List of Famous people who died in 1924
William D. Chappelle
William David Chappelle was an American educationalist and bishop of the African Methodist Episcopal Church. Chappelle served as president of Allen University, a historically black university in Columbia, South Carolina, from 1897 to 1899 and served as the chairman of its board of trustees from 1916 to 1925.
Duke Peter Alexandrovich of Oldenburg
Duke Peter Alexandrovich of Oldenburg was the first husband of Grand Duchess Olga Alexandrovna of Russia, the youngest sister of Tsar Nicholas II.

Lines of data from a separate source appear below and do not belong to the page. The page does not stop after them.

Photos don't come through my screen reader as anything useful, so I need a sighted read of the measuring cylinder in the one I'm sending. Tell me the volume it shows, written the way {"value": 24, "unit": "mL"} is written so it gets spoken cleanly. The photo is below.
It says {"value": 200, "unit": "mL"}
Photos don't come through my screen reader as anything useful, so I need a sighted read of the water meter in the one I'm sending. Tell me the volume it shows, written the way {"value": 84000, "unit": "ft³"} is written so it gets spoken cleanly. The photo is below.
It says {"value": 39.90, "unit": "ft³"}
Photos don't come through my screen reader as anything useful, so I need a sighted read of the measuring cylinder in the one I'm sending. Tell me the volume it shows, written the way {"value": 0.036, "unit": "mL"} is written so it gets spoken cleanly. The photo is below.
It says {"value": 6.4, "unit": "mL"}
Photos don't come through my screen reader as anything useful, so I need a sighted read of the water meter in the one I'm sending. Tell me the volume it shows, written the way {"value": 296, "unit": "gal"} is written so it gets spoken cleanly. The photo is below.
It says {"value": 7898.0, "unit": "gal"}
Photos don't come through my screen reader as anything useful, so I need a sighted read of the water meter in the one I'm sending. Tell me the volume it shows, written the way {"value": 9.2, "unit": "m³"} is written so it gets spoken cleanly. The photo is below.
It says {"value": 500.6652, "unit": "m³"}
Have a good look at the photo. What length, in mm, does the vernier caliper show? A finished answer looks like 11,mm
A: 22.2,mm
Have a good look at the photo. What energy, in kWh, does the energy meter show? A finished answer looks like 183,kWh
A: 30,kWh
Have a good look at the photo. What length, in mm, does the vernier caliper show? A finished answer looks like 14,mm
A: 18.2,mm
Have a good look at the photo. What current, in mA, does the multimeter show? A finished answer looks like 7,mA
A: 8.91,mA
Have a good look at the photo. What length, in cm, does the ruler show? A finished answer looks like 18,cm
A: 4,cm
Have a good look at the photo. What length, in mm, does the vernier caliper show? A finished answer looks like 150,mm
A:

Marie-Adélaïde I, Grand Duchess of Luxembourg
Marie-Adélaïde, reigned as Grand Duchess of Luxembourg from 1912 until her abdication in 1919. She was the first Grand Duchess regnant of Luxembourg, its first female monarch since Duchess Maria Theresa and the first Luxembourgish monarch to be born within the territory since Count John the Blind (1296–1346).
Joseph J. Himmel
Joseph J. Himmel, S.J. was an American Catholic priest and Jesuit. For much of his early life, he was a missionary throughout the northeast United States and retreat master. Later in life, he was president of Gonzaga College and Georgetown University in Washington, D.C.
Bill Tilghman
William Matthew Tilghman Jr. was a career lawman, gunfighter, and politician in Kansas and Oklahoma during the late 19th century. Tilghman was a Dodge City city marshal in the early 1880s and played a role in the Kansas County Seat Wars. In 1889 he moved to Oklahoma where he acquired several properties during a series of land rushes. While serving as a Deputy U.S. Marshal in Oklahoma, he gained recognition for capturing the notorious outlaw Bill Doolin and helping to track and kill the other members of Doolin's gang, which made him famous as one of Oklahoma's "Three Guardsmen".
Julian Carr
Julian Shakespeare Carr was a North Carolina industrialist, philanthropist, white supremacist, and Ku Klux Klan supporter. He was married to Nannie Carr, with whom he had two daughters and three sons.
Florence Harding
Florence Mabel Harding was the first lady of the United States from 1921 to 1923 as the wife of President Warren G. Harding.
Dean O'Banion
Charles Dean O'Banion was an American mobster who was the main rival of Johnny Torrio and Al Capone during the brutal Chicago bootlegging wars of the 1920s. The newspapers of his day made him better known as Dion O'Banion, although he never went by that first name. He led the North Side Gang until 1924, when he was shot and killed, reportedly by Frankie Yale, John Scalise and Albert Anselmi.